A Multi-Subgroup Decision-Making Method Based on a Preference Ranking Probability set of Multi-Subgroup Repeated Random Simultaneous Lineups
摘要
In the field of affective product design, accurately aggregating preferences from diverse groups is critical for decision-making. However, traditional multi-subgroup decision models often treat user preferences as static inputs, overlooking the structural cognitive bias introduced by sequential sample presentation. This theoretical limitation frequently leads to data distortion and fails to capture genuine consensus within complex design spaces. To address this, this paper proposes a novel decision-making framework based on probability linguistic term sets oriented toward simultaneous lineups. Methodologically, it proposes a Repeated Random Simultaneous Lineups experimental protocol to replace single-sequence evaluation, transforming subjective rankings into stable probability distributions and thereby eliminating order-induced bias.
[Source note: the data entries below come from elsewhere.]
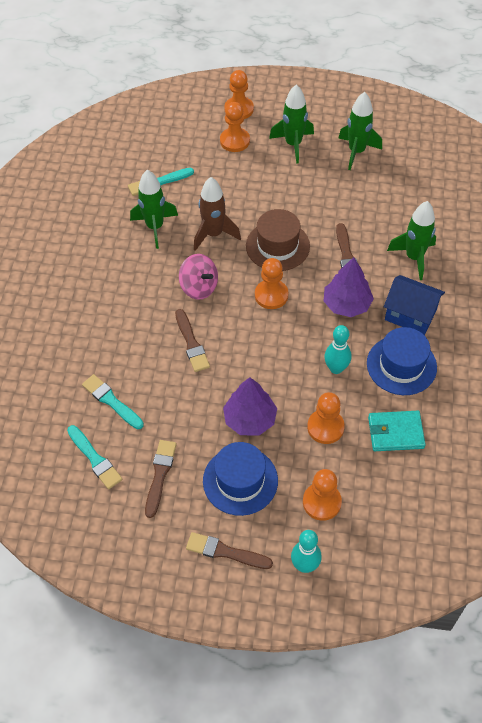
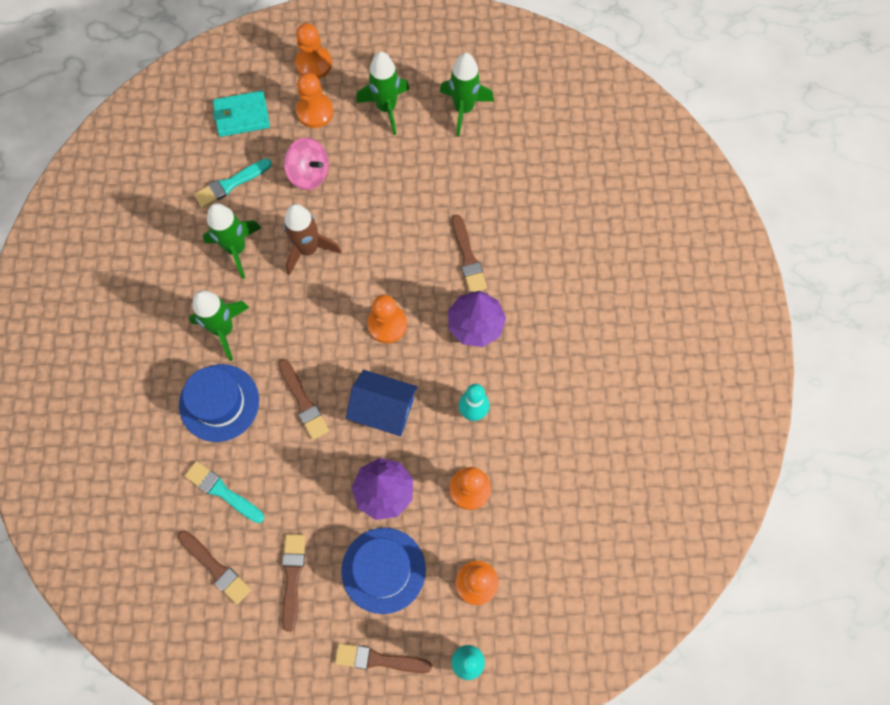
camera: 10 degrees left, 15 degrees up
turquoise brush [67,425,122,489] -> brown brush [178,531,251,604]
pink spinning top [179,254,218,300] -> pink spinning top moved to [284,138,329,190]
brown hat [246,209,310,271] -> none
blue hat [367,327,437,395] -> blue hat moved to [179,364,259,442]
turquoise wallet [368,411,426,451] -> turquoise wallet moved to [213,91,270,137]
blue house [384,275,445,335] -> blue house moved to [346,370,418,436]
green rocket [387,201,436,280] -> green rocket moved to [189,290,250,361]

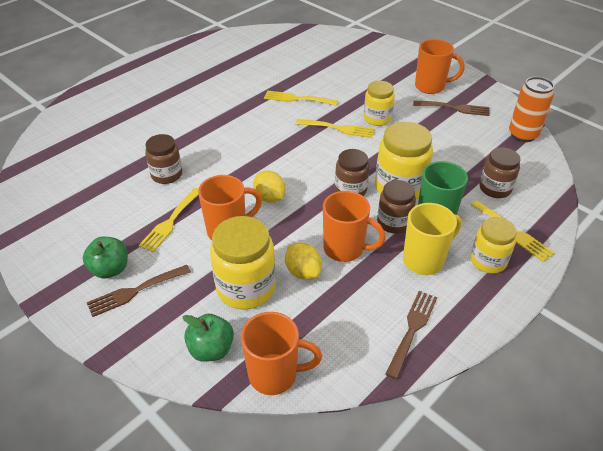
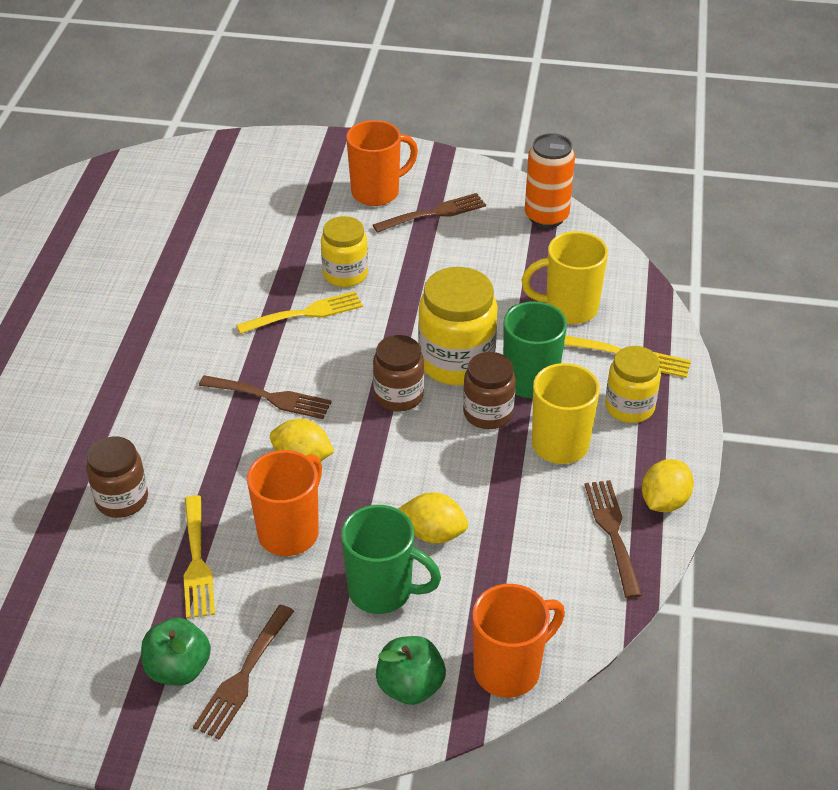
camera: 35 degrees left, 0 degrees up
yellow jar [210,216,276,310] -> green mug [341,505,441,614]
yellow fork [264,90,338,106] -> none
orange mug [323,191,386,262] -> none
brown jar [479,147,521,198] -> yellow mug [521,231,608,324]
none -> brown fork [199,375,332,419]
none -> yellow lemon [642,459,694,512]

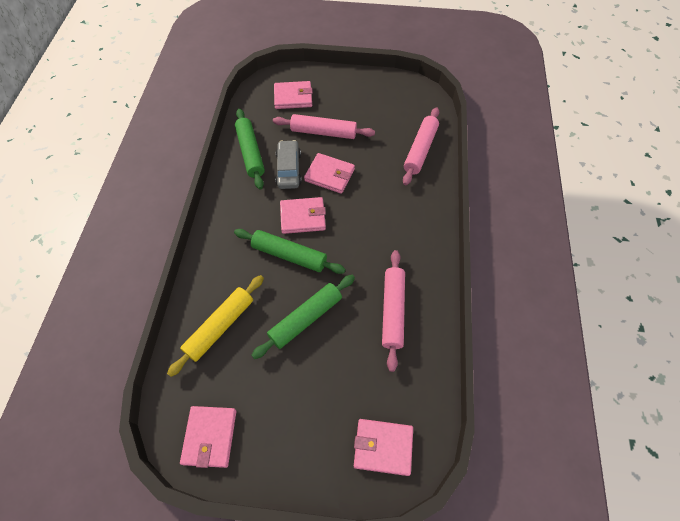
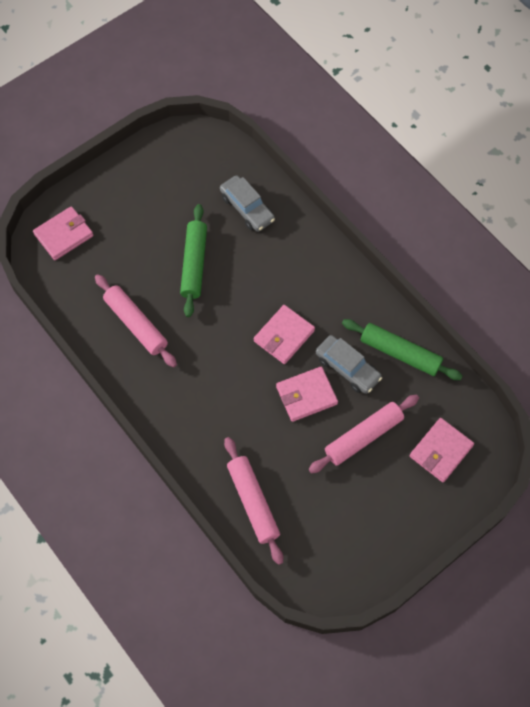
camera: 135 degrees right, 5 degrees up
yellow rolling pin [167,275,264,377] -> grey car [220,175,275,232]
pink wallet [180,406,236,468] -> none
green rolling pin [234,229,346,274] -> none

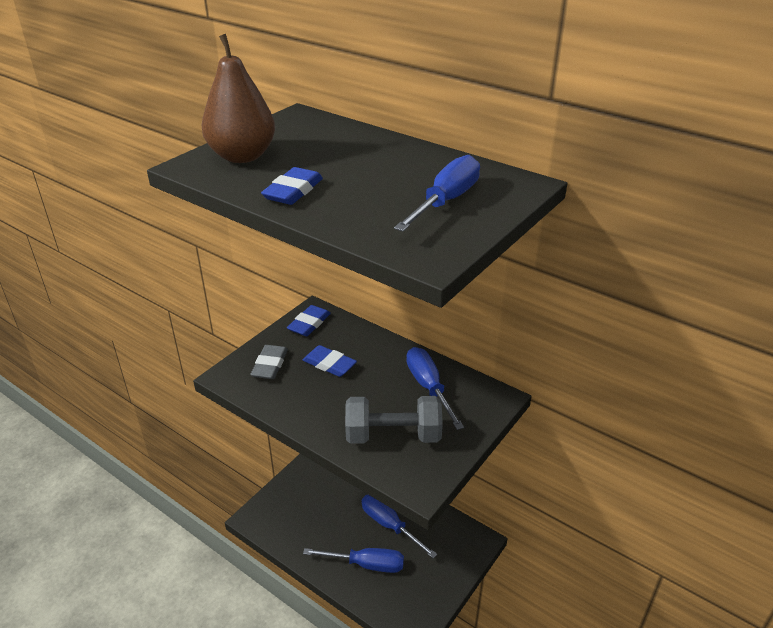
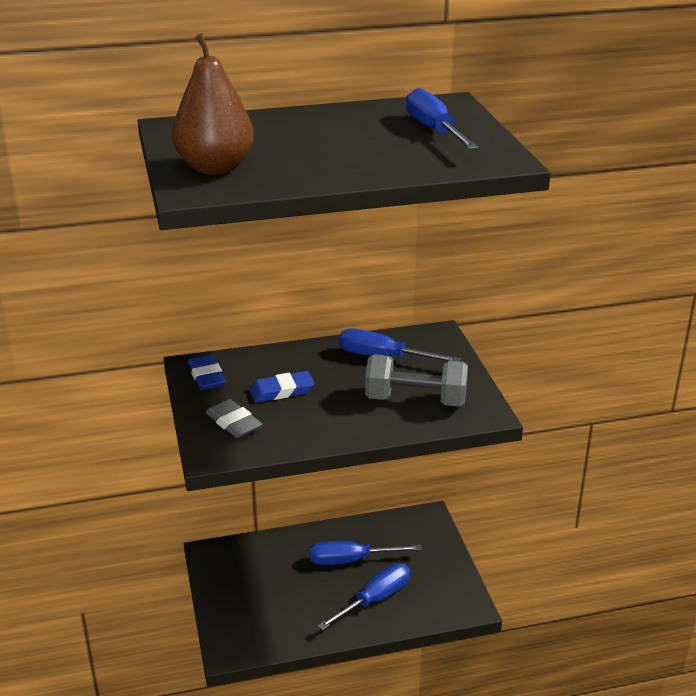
camera: 50 degrees left, 5 degrees down
blue eraser [261,167,323,205] -> none
grey dumbbell [345,396,443,444] -> grey dumbbell turned 60 degrees clockwise [365,354,468,407]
Theoretically, a Choquet-Integrated Borda operator is constructed to quantify nonlinear synergistic effects among evaluation criteria and resolve conflicts across different subgroups. Comparative experiments with three baseline methods confirm the superiority of this paradigm. Traditional sequential and non-repeated methods, affected by random noise, yielded consensus indices of merely 65.5 to 74.66%, failing to extract meaningful group preferences, whereas the proposed method achieved a robust consensus of 77.78%. The experimental results empirically verify that the framework can effectively separate genuine preference signals from cognitive noise. This framework provides a systematic framework for multi-subgroup decision-making and enhances scientific accuracy in complex scenarios.